How to swap the positions of Min and Max in an array?

Here in the code I found the min and max values of any given array . Now I want to swap their positions, and print them out. Like Min at position of Max and vice versa. How can I change their positions? I have done it wrong, I guess.

#include <iostream>

using namespace std;

int main()
{
    int array[8] = { 0, 0, 0, 0, 0, 0, 0, 0}; 
    int min = array[0]; 
    int max = array[0]; 
    int indexOfMin = 0; 
    int indexOfMax = 0; 
    int arrSize = sizeof(array)/sizeof(array[0]); 
    int temp = 0; 

    cout << "Enter an array: "; 

    int k;
    for(k = 0; k <= arrSize; k++){ 
        cin >> array[k];
    }

    for (int i = 0; i < arrSize; i++){ 
         if(array[i] >= max ){          
            max = array[i];            
            indexOfMax = i;            
        }
    }

    for (int i = 0; i < arrSize; i++){ 
        if(array[i] == min){           
            continue;
        }
        if(array[i] < min){
            min = array[i];
            indexOfMin = i;
        }
    }

    temp = min;
    min = max;
    max = temp;

    cout << array[k] << " " <<endl;

    return 0;
}

Input = 1, 5, 9, 1, 2, 9, 1, 3
Output = 9, 5, 9, 1, 2, 1, 1, 3

int min = array[0];
int max = array[0];

You don't know that yet. array[0] at this point of the program is 0 ... but 0 might not be an element of the array after user input.

int indexOfMin = 0;
int indexOfMax = 0;

Indexes into and the sizes of objects in memory should be of type std::size_t (<cstddef>) because it is guaranteed that std::size_t is big enough. There is no such guarantee for int.

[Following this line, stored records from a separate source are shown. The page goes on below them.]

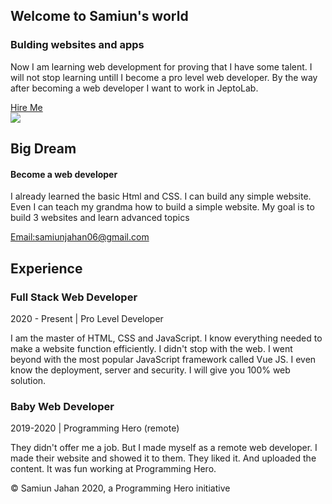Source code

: <!DOCTYPE html>
<html>
   <head>
   <title> Samiun's Website </title>
   <link rel="stylesheet"type="text/css"href="style.css">
   </head>
   <body>
   <section class="container">
   <div class="half-width">
     <h1> Welcome to <span class="purple-color"> Samiun's world </span> </h1>
     <h3> Bulding websites and apps </h3>
     <p> Now I am learning web development for proving that I have some talent. I will not stop learning untill I become a pro level web developer. By the way after becoming a web developer I want to work in JeptoLab.</p>
     <a class="primary-btn" href="https://www.instagram.com/samiun_black/"> Hire Me </a>
     </div>
     <div class="half-width">
     <img class="side-img" src="images/profile.jpg" alt=""/>
     </div>
     </section>
     <section class="container">
     <div class="half-width">
     <img id="main" class="side-img" src="images/work.jpg"/>
     </div>
     <div class="half-width">
       <h2> Big Dream </h2>
       <h4> Become a web developer </h4>
       <p> I already learned the basic Html and CSS. I can build any simple website. Even I can teach my grandma how to build a simple website. My goal is to build 3 websites and learn advanced topics </p>
       <a class="primary-btn" href="https://mail.google.com/"> Email:samiunjahan06@gmail.com </a>
     </div>
     </section>
     <section class="container experiences">
     <h2> Experience </h2>
     <div class="experience-item">
     <h3> Full Stack Web Developer </h3>
     <p class="purple-color">  2020 - Present | Pro Level Developer </p>
     <p> I am the master of HTML, CSS and JavaScript. I know everything needed to make a website function efficiently. I didn't stop with the web. I went beyond with the most popular JavaScript framework called Vue JS. I even know the deployment, server and security. I will give you 100% web solution.</p>
     <h3> Baby Web Developer </h3>
     <p class="purple-color"> 2019-2020 | Programming Hero (remote) </p>
     <p> They didn't offer me a job. But I made myself as a remote web developer. I made their website and showed it to them. They liked it. And uploaded the content. It was fun working at Programming Hero. </p>
     </div>
     </section>
     </body>
     <footer>
     <p> © Samiun Jahan 2020, a Programming Hero initiative
     </footer>
    </html>
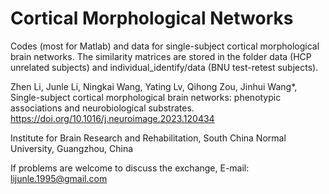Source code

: # Cortical Morphological Networks
 
Codes (most for Matlab) and data for single-subject cortical morphological brain networks. The similarity matrices are stored in the folder data (HCP unrelated subjects) and individual_identify/data (BNU test-retest subjects).

Zhen Li, Junle Li, Ningkai Wang, Yating Lv, Qihong Zou, Jinhui Wang*, Single-subject cortical morphological brain networks: phenotypic associations and neurobiological substrates. https://doi.org/10.1016/j.neuroimage.2023.120434

Institute for Brain Research and Rehabilitation, South China Normal University, Guangzhou, China

If problems are welcome to discuss the exchange, E-mail: lijunle.1995@gmail.com
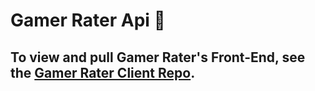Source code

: # Gamer Rater Api 🚀

## To view and pull Gamer Rater's Front-End, see the [Gamer Rater Client Repo](https://github.com/RyanBeiden/rater-client).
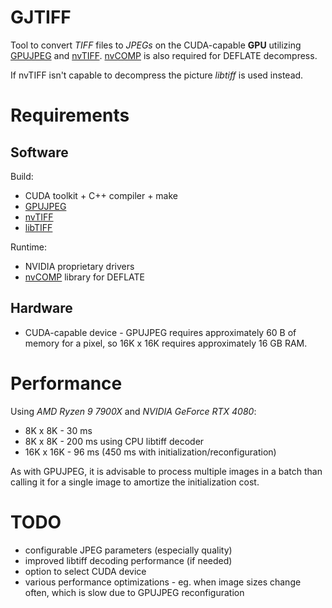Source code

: # GJTIFF

Tool to convert _TIFF_ files to _JPEGs_ on the CUDA-capable **GPU**
utilizing [GPUJPEG](https://github.com/CESNET/GPUJPEG) and
[nvTIFF](https://developer.nvidia.com/nvtiff-downloads).
[nvCOMP](https://developer.nvidia.com/nvcomp) is also required for
DEFLATE decompress.

If nvTIFF isn't capable to decompress the picture _libtiff_ is used
instead.

# Requirements

## Software

Build:

- CUDA toolkit + C++ compiler + make
- [GPUJPEG](https://github.com/CESNET/GPUJPEG)
- [nvTIFF](https://developer.nvidia.com/nvtiff-downloads)
- [libTIFF](https://libtiff.gitlab.io/libtiff)

Runtime:

- NVIDIA proprietary drivers
- [nvCOMP](https://developer.nvidia.com/nvcomp-download) library for DEFLATE

## Hardware

- CUDA-capable device - GPUJPEG requires approximately 60 B of memory for a
pixel, so 16K x 16K requires approximately 16 GB RAM.

# Performance

Using _AMD Ryzen 9 7900X_ and _NVIDIA GeForce RTX 4080_:

- 8K x 8K - 30 ms
- 8K x 8K - 200 ms using CPU libtiff decoder
- 16K x 16K - 96 ms (450 ms with initialization/reconfiguration)

As with GPUJPEG, it is advisable to process multiple images in a batch
than calling it for a single image to amortize the initialization cost.

# TODO

- configurable JPEG parameters (especially quality)
- improved libtiff decoding performance (if needed)
- option to select CUDA device
- various performance optimizations - eg. when image sizes change
often, which is slow due to GPUJPEG reconfiguration
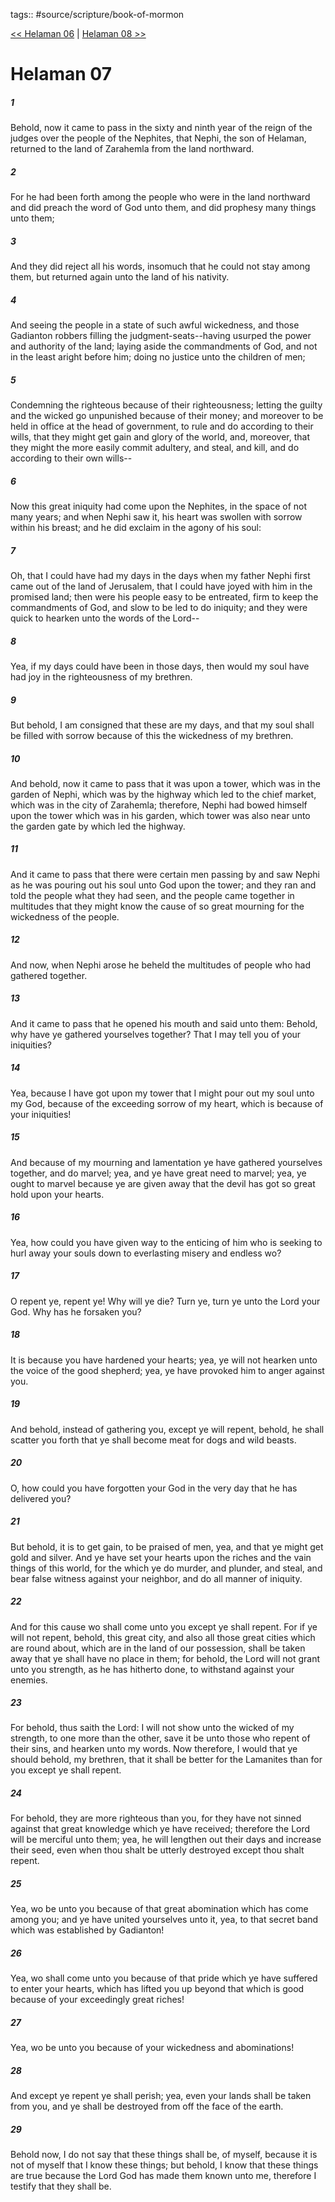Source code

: tags:: #source/scripture/book-of-mormon

[<< Helaman 06](book-of-mormon/10_Helaman/Helaman_06.md) | [Helaman 08 >>](book-of-mormon/10_Helaman/Helaman_08.md)

# Helaman 07

##### 1

Behold, now it came to pass in the sixty and ninth year of the reign of the judges over the people of the Nephites, that Nephi, the son of Helaman, returned to the land of Zarahemla from the land northward.

##### 2

For he had been forth among the people who were in the land northward and did preach the word of God unto them, and did prophesy many things unto them;

##### 3

And they did reject all his words, insomuch that he could not stay among them, but returned again unto the land of his nativity.

##### 4

And seeing the people in a state of such awful wickedness, and those Gadianton robbers filling the judgment-seats--having usurped the power and authority of the land; laying aside the commandments of God, and not in the least aright before him; doing no justice unto the children of men;

##### 5

Condemning the righteous because of their righteousness; letting the guilty and the wicked go unpunished because of their money; and moreover to be held in office at the head of government, to rule and do according to their wills, that they might get gain and glory of the world, and, moreover, that they might the more easily commit adultery, and steal, and kill, and do according to their own wills--

##### 6

Now this great iniquity had come upon the Nephites, in the space of not many years; and when Nephi saw it, his heart was swollen with sorrow within his breast; and he did exclaim in the agony of his soul:

##### 7

Oh, that I could have had my days in the days when my father Nephi first came out of the land of Jerusalem, that I could have joyed with him in the promised land; then were his people easy to be entreated, firm to keep the commandments of God, and slow to be led to do iniquity; and they were quick to hearken unto the words of the Lord--

##### 8

Yea, if my days could have been in those days, then would my soul have had joy in the righteousness of my brethren.

##### 9

But behold, I am consigned that these are my days, and that my soul shall be filled with sorrow because of this the wickedness of my brethren.

##### 10

And behold, now it came to pass that it was upon a tower, which was in the garden of Nephi, which was by the highway which led to the chief market, which was in the city of Zarahemla; therefore, Nephi had bowed himself upon the tower which was in his garden, which tower was also near unto the garden gate by which led the highway.

##### 11

And it came to pass that there were certain men passing by and saw Nephi as he was pouring out his soul unto God upon the tower; and they ran and told the people what they had seen, and the people came together in multitudes that they might know the cause of so great mourning for the wickedness of the people.

##### 12

And now, when Nephi arose he beheld the multitudes of people who had gathered together.

##### 13

And it came to pass that he opened his mouth and said unto them: Behold, why have ye gathered yourselves together? That I may tell you of your iniquities?

##### 14

Yea, because I have got upon my tower that I might pour out my soul unto my God, because of the exceeding sorrow of my heart, which is because of your iniquities!

##### 15

And because of my mourning and lamentation ye have gathered yourselves together, and do marvel; yea, and ye have great need to marvel; yea, ye ought to marvel because ye are given away that the devil has got so great hold upon your hearts.

##### 16

Yea, how could you have given way to the enticing of him who is seeking to hurl away your souls down to everlasting misery and endless wo?

##### 17

O repent ye, repent ye! Why will ye die? Turn ye, turn ye unto the Lord your God. Why has he forsaken you?

##### 18

It is because you have hardened your hearts; yea, ye will not hearken unto the voice of the good shepherd; yea, ye have provoked him to anger against you.

##### 19

And behold, instead of gathering you, except ye will repent, behold, he shall scatter you forth that ye shall become meat for dogs and wild beasts.

##### 20

O, how could you have forgotten your God in the very day that he has delivered you?

##### 21

But behold, it is to get gain, to be praised of men, yea, and that ye might get gold and silver. And ye have set your hearts upon the riches and the vain things of this world, for the which ye do murder, and plunder, and steal, and bear false witness against your neighbor, and do all manner of iniquity.

##### 22

And for this cause wo shall come unto you except ye shall repent. For if ye will not repent, behold, this great city, and also all those great cities which are round about, which are in the land of our possession, shall be taken away that ye shall have no place in them; for behold, the Lord will not grant unto you strength, as he has hitherto done, to withstand against your enemies.

##### 23

For behold, thus saith the Lord: I will not show unto the wicked of my strength, to one more than the other, save it be unto those who repent of their sins, and hearken unto my words. Now therefore, I would that ye should behold, my brethren, that it shall be better for the Lamanites than for you except ye shall repent.

##### 24

For behold, they are more righteous than you, for they have not sinned against that great knowledge which ye have received; therefore the Lord will be merciful unto them; yea, he will lengthen out their days and increase their seed, even when thou shalt be utterly destroyed except thou shalt repent.

##### 25

Yea, wo be unto you because of that great abomination which has come among you; and ye have united yourselves unto it, yea, to that secret band which was established by Gadianton!

##### 26

Yea, wo shall come unto you because of that pride which ye have suffered to enter your hearts, which has lifted you up beyond that which is good because of your exceedingly great riches!

##### 27

Yea, wo be unto you because of your wickedness and abominations!

##### 28

And except ye repent ye shall perish; yea, even your lands shall be taken from you, and ye shall be destroyed from off the face of the earth.

##### 29

Behold now, I do not say that these things shall be, of myself, because it is not of myself that I know these things; but behold, I know that these things are true because the Lord God has made them known unto me, therefore I testify that they shall be.
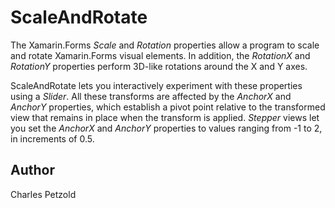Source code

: ScaleAndRotate
==============

The Xamarin.Forms *Scale* and *Rotation* properties allow a program to scale and rotate
Xamarin.Forms visual elements. In addition, the *RotationX* and *RotationY* properties perform
3D-like rotations around the X and Y axes.

ScaleAndRotate lets you interactively experiment with these properties using a *Slider*. 
All these transforms are affected by the *AnchorX* and *AnchorY* properties, which establish a pivot
point relative to the transformed view that remains in place when the transform is applied. 
*Stepper* views let you set the *AnchorX* and *AnchorY* properties to values ranging from -1 to 2, 
in increments of 0.5.

Author
------

Charles Petzold
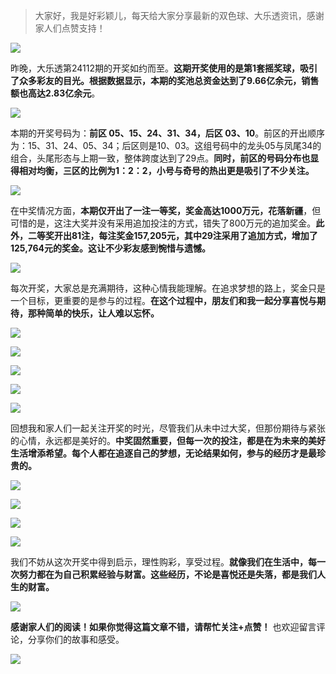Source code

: > 大家好，我是好彩颖儿，每天给大家分享最新的双色球、大乐透资讯，感谢家人们点赞支持！


![](https://cdn.jsdelivr.net/gh/wangwenjie1314/PicCDN/2024-9-26/1727307867912-image.png)


昨晚，大乐透第24112期的开奖如约而至。**这期开奖使用的是第1套摇奖球，吸引了众多彩友的目光。根据数据显示，本期的奖池总资金达到了9.66亿余元，销售额也高达2.83亿余元**。


![](https://cdn.jsdelivr.net/gh/wangwenjie1314/PicCDN/2024-9-26/1727307881094-image.png)


本期的开奖号码为：**前区 05、15、24、31、34，后区 03、10**。前区的开出顺序为：15、31、24、05、34；后区则是10、03。这组号码中的龙头05与凤尾34的组合，头尾形态与上期一致，整体跨度达到了29点。**同时，前区的号码分布也显得相对均衡，三区的比例为1：2：2，小号与奇号的热出更是吸引了不少关注。**


![](https://cdn.jsdelivr.net/gh/wangwenjie1314/PicCDN/2024-9-26/1727308064686-image.png)


在中奖情况方面，**本期仅开出了一注一等奖，奖金高达1000万元，花落新疆**，但可惜的是，这注大奖并没有采用追加投注的方式，错失了800万元的追加奖金。**此外，二等奖开出81注，每注奖金157,205元，其中29注采用了追加方式，增加了125,764元的奖金。这让不少彩友感到惋惜与遗憾。**


![](https://cdn.jsdelivr.net/gh/wangwenjie1314/PicCDN/2024-9-26/1727308050795-image.png)


每次开奖，大家总是充满期待，这种心情我能理解。在追求梦想的路上，奖金只是一个目标，更重要的是参与的过程。**在这个过程中，朋友们和我一起分享喜悦与期待，那种简单的快乐，让人难以忘怀。**


![](https://cdn.jsdelivr.net/gh/wangwenjie1314/PicCDN/2024-9-26/1727307900811-image.png)

![](https://cdn.jsdelivr.net/gh/wangwenjie1314/PicCDN/2024-9-26/1727307916117-image.png)


![](https://cdn.jsdelivr.net/gh/wangwenjie1314/PicCDN/2024-9-26/1727307909230-image.png)


![](https://cdn.jsdelivr.net/gh/wangwenjie1314/PicCDN/2024-9-26/1727307923590-image.png)


![](https://cdn.jsdelivr.net/gh/wangwenjie1314/PicCDN/2024-9-26/1727307930354-image.png)


回想我和家人们一起关注开奖的时光，尽管我们从未中过大奖，但那份期待与紧张的心情，永远都是美好的。**中奖固然重要，但每一次的投注，都是在为未来的美好生活增添希望。每个人都在追逐自己的梦想，无论结果如何，参与的经历才是最珍贵的。**


![](https://cdn.jsdelivr.net/gh/wangwenjie1314/PicCDN/2024-9-26/1727307943873-image.png)


![](https://cdn.jsdelivr.net/gh/wangwenjie1314/PicCDN/2024-9-26/1727307952581-image.png)

![](https://cdn.jsdelivr.net/gh/wangwenjie1314/PicCDN/2024-9-26/1727307958761-image.png)


![](https://cdn.jsdelivr.net/gh/wangwenjie1314/PicCDN/2024-9-26/1727307965817-image.png)


我们不妨从这次开奖中得到启示，理性购彩，享受过程。**就像我们在生活中，每一次努力都在为自己积累经验与财富。这些经历，不论是喜悦还是失落，都是我们人生的财富。**


![](https://cdn.jsdelivr.net/gh/wangwenjie1314/PicCDN/2024-9-26/1727308002160-image.png)


**感谢家人们的阅读！如果你觉得这篇文章不错，请帮忙关注+点赞！** 也欢迎留言评论，分享你们的故事和感受。


![](https://cdn.jsdelivr.net/gh/wangwenjie1314/PicCDN/2024-9-26/1727308034558-image.png)
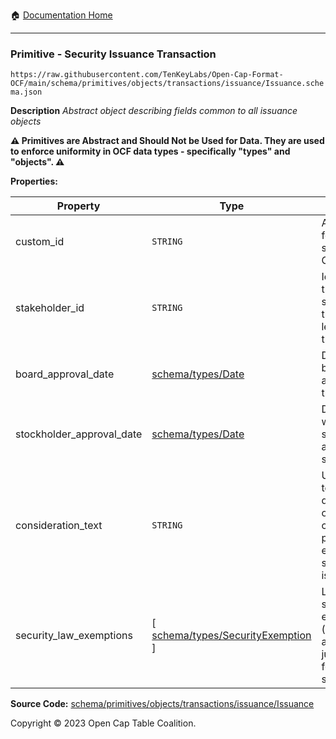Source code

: :house: [Documentation Home](../../../../../../README.md)

---

### Primitive - Security Issuance Transaction

`https://raw.githubusercontent.com/TenKeyLabs/Open-Cap-Format-OCF/main/schema/primitives/objects/transactions/issuance/Issuance.schema.json`

**Description** _Abstract object describing fields common to all issuance objects_

**:warning: Primitives are Abstract and Should Not be Used for Data. They are used to enforce uniformity in OCF data types - specifically "types" and "objects". :warning:**

**Properties:**

| Property                  | Type                                                                         | Description                                                                               | Required   |
| ------------------------- | ---------------------------------------------------------------------------- | ----------------------------------------------------------------------------------------- | ---------- |
| custom_id                 | `STRING`                                                                     | A custom ID for this security (e.g. CN-1.)                                                | `REQUIRED` |
| stakeholder_id            | `STRING`                                                                     | Identifier for the stakeholder that holds legal title to this security                    | `REQUIRED` |
| board_approval_date       | [schema/types/Date](../../../../types/Date.md)                               | Date of board approval for the security                                                   | -          |
| stockholder_approval_date | [schema/types/Date](../../../../types/Date.md)                               | Date on which the stockholders approved the security                                      | -          |
| consideration_text        | `STRING`                                                                     | Unstructured text description of consideration provided in exchange for security issuance | -          |
| security_law_exemptions   | [ [schema/types/SecurityExemption](../../../../types/SecurityExemption.md) ] | List of security law exemptions (and applicable jurisdictions) for this security          | `REQUIRED` |

**Source Code:** [schema/primitives/objects/transactions/issuance/Issuance](../../../../../../../schema/primitives/objects/transactions/issuance/Issuance.schema.json)

Copyright © 2023 Open Cap Table Coalition.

int arrSize = sizeof(array) / sizeof(array[0]);

Use std::size() (<iterator>) for clearer code:

auto const arrSize{ std::size(array) };

int k;
for (k = 0; k <= arrSize; k++) {
    cin >> array[k]; 
}

Valid array indexes range from 0 to < N for an array array[N]. You access the array out of bounds. Use k < arrSize as condition. k should be of type std::size_t.

for (int i = 0; i < arrSize; i++) {
  if (array[i] >= max) {
      max = array[i];
      indexOfMax = i;
  }
}

for (int i = 0; i < arrSize; i++) {
  if (array[i] == min) {
      continue;
  }
  if (array[i] < min) {
      min = array[i];
      indexOfMin = i;
  }
}

If you had defined int min = array[0]; and int max = array[0]; after user input you could start these loops with i = 1. The if (array[i] == min) { continue; } buys you nothing. In contrary it wastes time with an additional comparison. Also, both loops can be combined into one:

int min{ array[0] };
int max{ array[0] };

std::size_t indexOfMin{ 0 };
std::size_t indexOfMax{ 0 };

for (size_t i{ 1 }; i < arrSize; ++i) {
    if(array[i] < min) {
        min = array[i];
        indexOfMin = i;
    }
    else if(array[i] > max) {
        max = array[i];
        indexOfMax = i;
    }
}

temp = min;
min = max;
max = temp;

Will swap the values of the variables min and max. Also, if swapping the minimal and maximal values in the array could be done that way, why remember their position? Try

temp = array[indexOfMin];
array[indexOfMax] = array[indexOfMin];
array[indexOfMin = temp];

So at the end i just write

for (k = 0; k <= 7; k++) {
    cout << array[k] << " " << endl;
}

?

No, you write

for (std::size_t k = 0; k < arrSize; k++) {
    std::cout << array[k] << " ";
}
std::cout.put('\n');

because you (should) have declared the previous k from the input loop inside the for-loop and you make it a good habit to declare and define variables as close to where they're used as possible. Also, since you want a list in one line don't use std::endl inside the loop but print a '\n' afterwards.